Robert Duchstein: Zusammenarbeit kann einfach Vorteile bringen, gerade angesichts der innerstädtischen Entwicklung. Inhabergeführte Geschäfte sind ja oft nicht groß und haben keine 30 Beschäftigten; da ist es sehr sinnvoll, wenn man z. B. mit anderen Einzelhändler*innen oder Gastronom*innen kooperiert. Das muss nicht mal produktbezogen sein, auch Marketingkooperationen geben viel her. Um gegen die Großen der Branche anzukommen, braucht es vor allem clevere Ideen. Wir können da ruhig selbstbewusst auftreten als Buchhändler*innen! Schließlich haben wir ein fantastisches Produkt anzubieten, bewegen ganz viel und sind ein wichtiger Akteur für die Vielfalt in unserem Land.
Wie soll ich mich da für eins der Themen entscheiden?
Caren Degen: Gar nicht so einfach, aber ich bin mir sicher, dass für jede*n etwas dabei ist! Außerdem verpasst man nichts – wir greifen die Themen am Freitagmorgen nochmal auf, und das Wesentliche steht sowieso in den Teilnahmeunterlagen.
Auch das Rahmenprogramm wurde erweitert. Warum?
Bertram Pfister: Nachfolge und Leseförderung tauchen regelmäßig als Wunschthemen in unserer Umfrage auf und stehen auch bei Libri ganz weit oben auf der Liste. Aber diese Themen sind nicht für jede Buchhandlung gleich relevant: Deshalb bieten wir sie diesmal im Rahmenprogramm an. Wir sind gespannt auf die Anmeldezahlen – auf deren Basis werden wir für die nächsten Jahre entscheiden.
Und was ist diesmal anders in der Projektgruppen-Arbeit?
Bertram Pfister: Hier hat uns das Feedback klar gezeigt, dass sich die Teilnehmenden mehr Tiefe wünschen – dafür hat die Zeit in den Projektgruppen bisher nicht gereicht. Es geht nicht nur um die Entwicklung von Ideen, sondern auch darum, sie in die Tat umzusetzen, Erfahrungen zu sammeln, nachzujustieren und so weiter. Diese Zeit wollen wir den Projektbuchhändler*innen künftig geben. Von gut erprobten Ansätzen wird die gesamte Campus-Community profitieren!

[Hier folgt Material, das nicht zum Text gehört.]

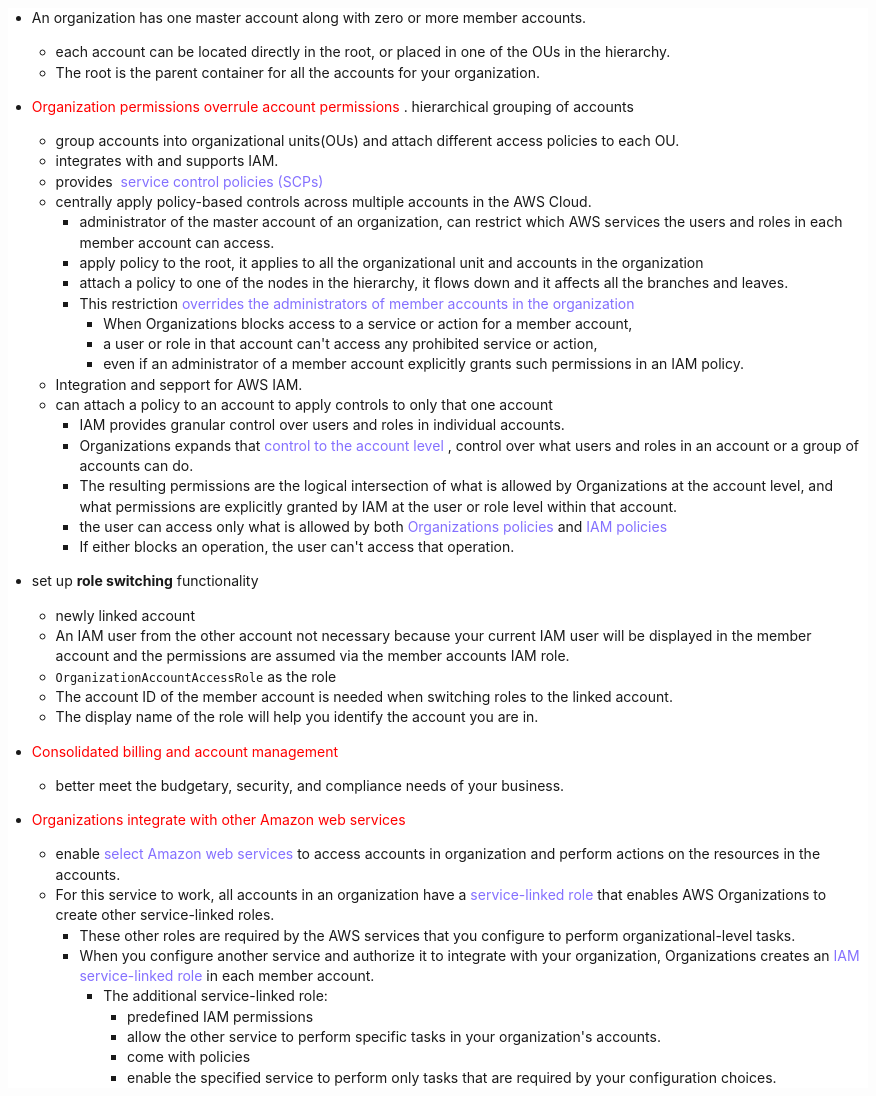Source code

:   - An organization has one master account along with zero or more member accounts.
    - each account can be located directly in the root, or placed in one of the OUs in the hierarchy.
    - The root is the parent container for all the accounts for your organization.


- <font color=red> Organization permissions overrule account permissions </font>. hierarchical grouping of accounts
  - group accounts into organizational units(OUs) and attach different access policies to each OU.
  - integrates with and supports IAM.
  - provides <font color=LightSlateBlue> service control policies (SCPs) </font>
  - centrally apply policy-based controls across multiple accounts in the AWS Cloud.
    - administrator of the master account of an organization, can restrict which AWS services the users and roles in each member account can access.
    - apply policy to the root, it applies to all the organizational unit and accounts in the organization
    - attach a policy to one of the nodes in the hierarchy, it flows down and it affects all the branches and leaves.
    - This restriction <font color=LightSlateBlue> overrides the administrators of member accounts in the organization </font>
      - When Organizations blocks access to a service or action for a member account,
      - a user or role in that account can't access any prohibited service or action,
      - even if an administrator of a member account explicitly grants such permissions in an IAM policy.
  - Integration and sepport for AWS IAM.
  - can attach a policy to an account to apply controls to only that one account
    - IAM provides granular control over users and roles in individual accounts.
    - Organizations expands that <font color=LightSlateBlue> control to the account level </font>, control over what users and roles in an account or a group of accounts can do.
    - The resulting permissions are the logical intersection of what is allowed by Organizations at the account level, and what permissions are explicitly granted by IAM at the user or role level within that account.
    - the user can access only what is allowed by both <font color=LightSlateBlue> Organizations policies </font> and <font color=LightSlateBlue> IAM policies </font>
    - If either blocks an operation, the user can't access that operation.


- set up **role switching** functionality
  - newly linked account
  - An IAM user from the other account not necessary because your current IAM user will be displayed in the member account and the permissions are assumed via the member accounts IAM role.
  - `OrganizationAccountAccessRole` as the role
  - The account ID of the member account is needed when switching roles to the linked account.
  - The display name of the role will help you identify the account you are in.


- <font color=red> Consolidated billing and account management </font>
  - better meet the budgetary, security, and compliance needs of your business.


- <font color=red> Organizations integrate with other Amazon web services </font>
  - enable <font color=LightSlateBlue> select Amazon web services </font> to access accounts in organization and perform actions on the resources in the accounts.
  - For this service to work, all accounts in an organization have a <font color=LightSlateBlue> service-linked role </font> that enables AWS Organizations to create other service-linked roles.
    - These other roles are required by the AWS services that you configure to perform organizational-level tasks.
    - When you configure another service and authorize it to integrate with your organization, Organizations creates an <font color=LightSlateBlue> IAM service-linked role </font> in each member account.
      - The additional service-linked role:
        - predefined IAM permissions
        - allow the other service to perform specific tasks in your organization's accounts.
        - come with policies
        - enable the specified service to perform only tasks that are required by your configuration choices.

„Gute Projekte brauchen Zeit. Die nehmen wir uns jetzt.“
Das neue Thema heißt „TETRIS“. Worum geht es?
Bertram Pfister: Da werden Dinge wie die Warengruppen-Entwicklung berücksichtigt, z. B. die gesunkenen Umsatzzahlen in der Reiseabteilung und die wachsende Nachfrage nach Belletristik. Was heißt das für den Umgang mit meinen Flächen? Wieviel Platz gebe ich welchem Thema? Welche Möglichkeiten der Gestaltung habe ich? Einerseits ist das ein analytisch-betriebswirtschaftliches Thema. Andererseits geht es um Raumkonzepte: Wie schaffe ich es, dass möglichst alle Regale abgegangen werden, dass ich tote Ecken belebe, dass eine Tischpräsentation so aufregend ist, dass Leute stehen bleiben usw. Da freue ich mich persönlich schon sehr auf den Beitrag „Buchwelten inszenieren“ am Freitag.

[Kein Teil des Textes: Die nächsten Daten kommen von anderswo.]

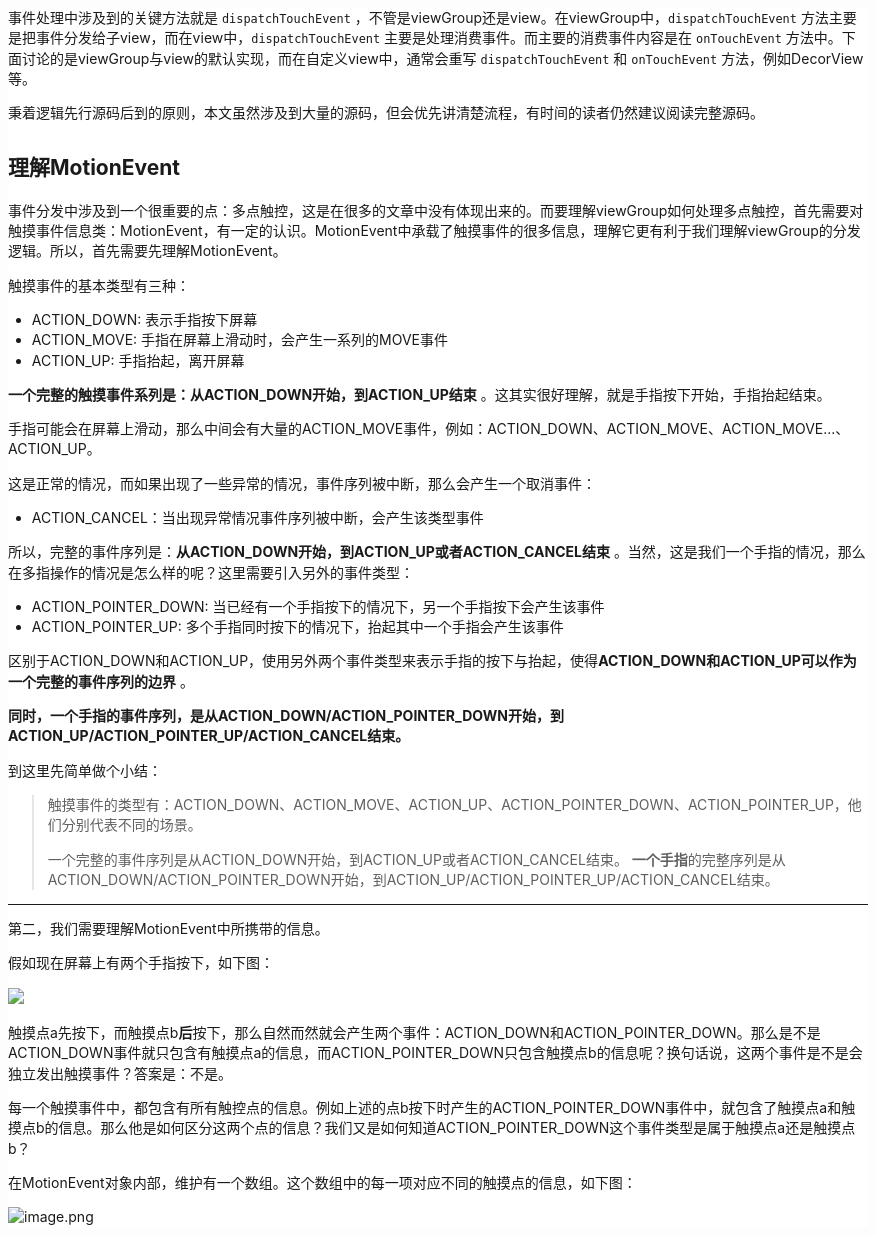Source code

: 事件处理中涉及到的关键方法就是 `dispatchTouchEvent` ，不管是viewGroup还是view。在viewGroup中，`dispatchTouchEvent` 方法主要是把事件分发给子view，而在view中，`dispatchTouchEvent` 主要是处理消费事件。而主要的消费事件内容是在 `onTouchEvent` 方法中。下面讨论的是viewGroup与view的默认实现，而在自定义view中，通常会重写 `dispatchTouchEvent` 和 `onTouchEvent` 方法，例如DecorView等。

秉着逻辑先行源码后到的原则，本文虽然涉及到大量的源码，但会优先讲清楚流程，有时间的读者仍然建议阅读完整源码。

## 理解MotionEvent

事件分发中涉及到一个很重要的点：多点触控，这是在很多的文章中没有体现出来的。而要理解viewGroup如何处理多点触控，首先需要对触摸事件信息类：MotionEvent，有一定的认识。MotionEvent中承载了触摸事件的很多信息，理解它更有利于我们理解viewGroup的分发逻辑。所以，首先需要先理解MotionEvent。

触摸事件的基本类型有三种：

- ACTION_DOWN: 表示手指按下屏幕
- ACTION_MOVE: 手指在屏幕上滑动时，会产生一系列的MOVE事件
- ACTION_UP: 手指抬起，离开屏幕

**一个完整的触摸事件系列是：从ACTION_DOWN开始，到ACTION_UP结束** 。这其实很好理解，就是手指按下开始，手指抬起结束。

手指可能会在屏幕上滑动，那么中间会有大量的ACTION_MOVE事件，例如：ACTION_DOWN、ACTION_MOVE、ACTION_MOVE...、ACTION_UP。

这是正常的情况，而如果出现了一些异常的情况，事件序列被中断，那么会产生一个取消事件：

- ACTION_CANCEL：当出现异常情况事件序列被中断，会产生该类型事件

所以，完整的事件序列是：**从ACTION_DOWN开始，到ACTION_UP或者ACTION_CANCEL结束** 。当然，这是我们一个手指的情况，那么在多指操作的情况是怎么样的呢？这里需要引入另外的事件类型：

- ACTION_POINTER_DOWN: 当已经有一个手指按下的情况下，另一个手指按下会产生该事件
- ACTION_POINTER_UP: 多个手指同时按下的情况下，抬起其中一个手指会产生该事件

区别于ACTION_DOWN和ACTION_UP，使用另外两个事件类型来表示手指的按下与抬起，使得**ACTION_DOWN和ACTION_UP可以作为一个完整的事件序列的边界** 。

**同时，一个手指的事件序列，是从ACTION_DOWN/ACTION_POINTER_DOWN开始，到ACTION_UP/ACTION_POINTER_UP/ACTION_CANCEL结束。**

到这里先简单做个小结：

> 触摸事件的类型有：ACTION_DOWN、ACTION_MOVE、ACTION_UP、ACTION_POINTER_DOWN、ACTION_POINTER_UP，他们分别代表不同的场景。
>
> 一个完整的事件序列是从ACTION_DOWN开始，到ACTION_UP或者ACTION_CANCEL结束。
> **一个手指**的完整序列是从ACTION_DOWN/ACTION_POINTER_DOWN开始，到ACTION_UP/ACTION_POINTER_UP/ACTION_CANCEL结束。

---

第二，我们需要理解MotionEvent中所携带的信息。

假如现在屏幕上有两个手指按下，如下图：

![](https://i.loli.net/2021/01/20/b2MueonjGwZWaUg.png)

触摸点a先按下，而触摸点b**后**按下，那么自然而然就会产生两个事件：ACTION_DOWN和ACTION_POINTER_DOWN。那么是不是ACTION_DOWN事件就只包含有触摸点a的信息，而ACTION_POINTER_DOWN只包含触摸点b的信息呢？换句话说，这两个事件是不是会独立发出触摸事件？答案是：不是。

每一个触摸事件中，都包含有所有触控点的信息。例如上述的点b按下时产生的ACTION_POINTER_DOWN事件中，就包含了触摸点a和触摸点b的信息。那么他是如何区分这两个点的信息？我们又是如何知道ACTION_POINTER_DOWN这个事件类型是属于触摸点a还是触摸点b？

在MotionEvent对象内部，维护有一个数组。这个数组中的每一项对应不同的触摸点的信息，如下图：

![image.png](https://i.loli.net/2021/01/20/iqfQn36ZJwtWNV4.png)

Nach welchen Kriterien werden die fünf Buchhandlungen ausgewählt?
Bertram Pfister: Wir möchten immer eine große Bandbreite abbilden – kleine und große Buchhandlungen, ländliches und urbanes Umfeld usw. Und es muss im Vorfeld klar sein, dass das Projekt eine gewisse Verbindlichkeit und die Bereitschaft erfordert, regelmäßig daran zu arbeiten. Dann haben alle Beteiligten unglaublich viel davon.
„Dieses Gefühl steckt einfach an!“
Worauf freuen Sie sich besonders?
Bertram Pfister: Dass es uns gelingt, mit unserem vielfältigen Programm den Begriff der Neugier mit Leben zu füllen, darauf freue ich mich!
Caren Degen: Ich freue mich auf alle Buchhändler*innen, die mit Offenheit nach Bad Hersfeld kommen und sich auf unsere neuen Formate einlassen. Die Campus-Community ist großartig, da kann viel Gutes in Gang kommen.
Robert Duchstein: Ja, dieser Vibe ist wirklich einzigartig – man merkt, dass die Leute Lust haben, sich zu vernetzen, mitzumachen, neue Impulse mitzunehmen. Das steckt einfach an!